Chatbots are getting smarter — and nicer, too
- Joann Muller, author of Axios What's Next

Illustration: Sarah Grillo/Axios
Customer service chatbots are becoming kinder, smarter and even more helpful, thanks to huge leaps in artificial intelligence.
Why it matters: Chatbots can be aggravating if their formulaic responses don't provide the help you're searching for — what customer service experts refer to as "the spiral of misery," per the New York Times.
- More capable AI promises to make those encounters less robotic with personas that employ "soft skills" like empathy to read between the lines and defuse tension.
- That could make customers happier and allow companies to spend less time answering questions on the website and more time focused on other things.
What's happening: Chatbots, computer programs intended to replicate human conversation, have been around for decades. Now, however, they are becoming far more ubiquitous — and personable.

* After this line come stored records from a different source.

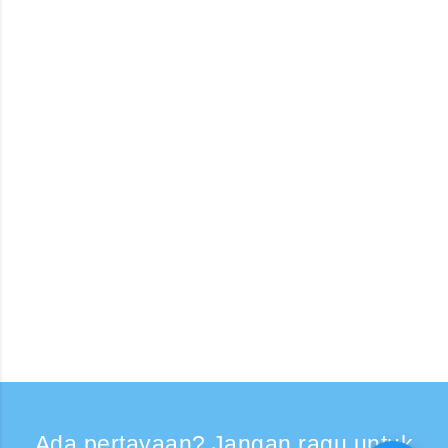
Ada pertayaan? Jangan ragu untuk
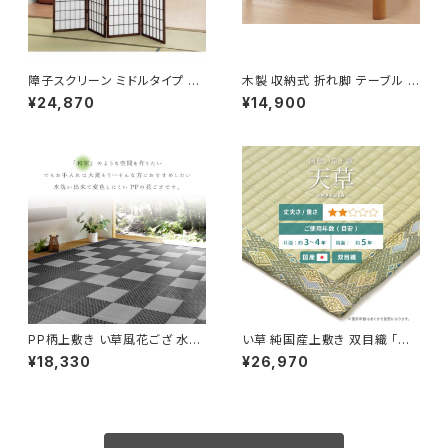
障子スクリーン ミドルタイプ ハ
木製 収納式 折れ脚 テーブル ち
イタイプ / 家具・インテリア 間
ゃぶ台 / 家具・インテリア ロー
¥24,870
¥14,900
仕切り・パーテション
テーブル
PP柄上敷き い草風花ござ 水洗
い草 純国産上敷き 双目織 「天
いOK 「矢倉」 グレー / 家具・イ
草(あまくさ)」 / 家具・インテリア
¥18,330
¥26,970
ンテリア ファブリック・敷物 カー
ファブリック・敷物 畳・ござ
ペット・絨毯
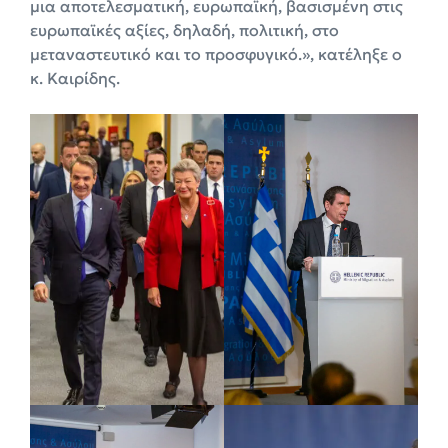
μια αποτελεσματική, ευρωπαϊκή, βασισμένη στις
ευρωπαϊκές αξίες, δηλαδή, πολιτική, στο
μεταναστευτικό και το προσφυγικό.», κατέληξε ο
κ. Καιρίδης.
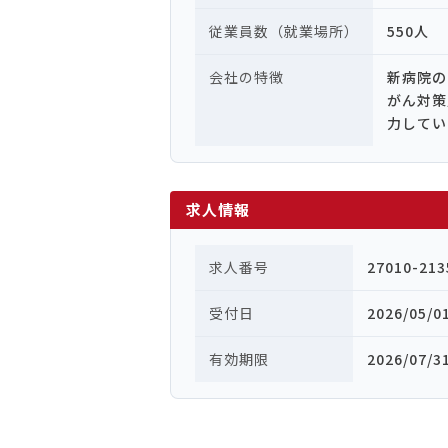
従業員数（就業場所）
550人
会社の特徴
新病院の
がん対策
力してい
求人情報
求人番号
27010-213
受付日
2026/05/0
有効期限
2026/07/3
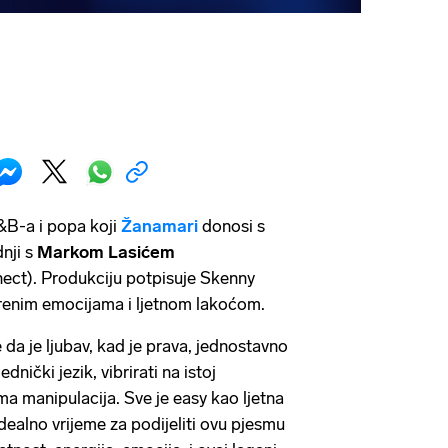
R&B-a i popa koji
Žanamari
donosi s
nji s
Markom Lasićem
ect). Produkciju potpisuje Skenny
krenim emocijama i ljetnom lakoćom.
da je ljubav, kad je prava, jednostavno
dnički jezik, vibrirati na istoj
ma manipulacija. Sve je easy kao ljetna
idealno vrijeme za podijeliti ovu pjesmu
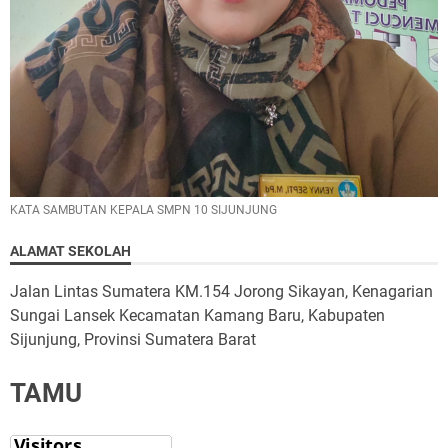
KATA SAMBUTAN KEPALA SMPN 10 SIJUNJUNG
ALAMAT SEKOLAH
Jalan Lintas Sumatera KM.154 Jorong Sikayan, Kenagarian
Sungai Lansek Kecamatan Kamang Baru, Kabupaten
Sijunjung, Provinsi Sumatera Barat
TAMU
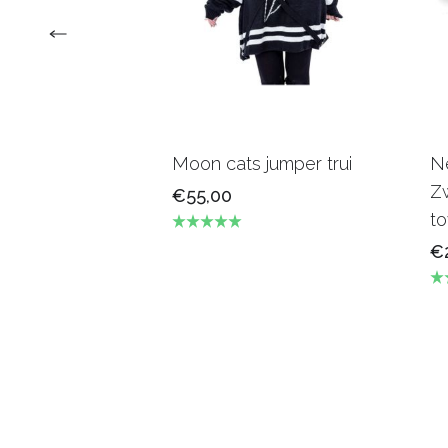
Moon cats jumper trui
N
Zw
€55,00
t
€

- New machine learning techniques have made them much better at carrying on their end of the conversation, via both text and voice.
- Improvements in natural language processing mean bots are better at understanding and producing language.
- They can even interpret the intent of a customer's inquiry and analyze what's transpiring during a chat session, explains Bern Elliot, a technology analyst at Gartner.
- For example: "It sounds like you need to make a deposit, and you need to locate an ATM — is that correct?" he tells Axios.
- Some of the most successful chatbots even have human personas like Nanci (GM Financial), Sydney (health insurance company Anthem) and Erica (Bank of America).
State of play: "This is fundamentally a tech-enabled surge in interest," Elliot says. "That doesn't mean they can't go wrong. They can and they do. Design is really important, and picking the right use cases is really important."
Chatbots serve as a successor to the automated phone trees still widely used by many organizations. ("If you want X, press 1... If you'd like to speak to a customer service representative, press zero.")
- Chatbots interpret users' questions and reply from a library of pre-programmed answers.
Yes, but: Conversations can be stilted, and bots are only as good as the data on the back end.
- Apple's Siri and Amazon's Alexa, for example, can search the entire internet to answer questions. But most chatbots are mining their company's own limited databases for answers to customer inquiries.
- The more data they're trained on, the better they are at providing relevant answers.
What to watch: New user-friendly AI products make it easy for non-techies to create custom chatbots without writing any lines of computer code themselves.
How it works: Recruiters at the University of Illinois used startup Juji's "no-code" software to create a custom AI chatbot to manage mounting inquiries about its fast-growing online MBA program.
- They started by loading commonly asked questions and answers into a spreadsheet that Juji turned into a friendly chatbot.
- "In the beginning, it was a little bit slower," Myranda Crist, the university's assistant director of recruitment and admissions, tells Axios. "But we didn't have as much information on the back end. We couldn't possibly anticipate all the questions. As there were more questions, it's gotten more conversational."
The intrigue: Juji's software uses machine learning to infer a user's unique characteristics — are they an extrovert or an introvert, for example — in order to personalize each interaction, founder Michelle Zhou tells Axios.
- The bots are designed to be empathetic, and maybe even tell a joke if they detect unease, she said. "We want to make the person feel like, 'I've been heard'."
Our thought bubble: An efficient chatbot can be a blessing, but it's never going to be easy for customers to feel truly "heard" by a piece of code, even one shaped by AI. And cracking jokes trips up actual humans all the time.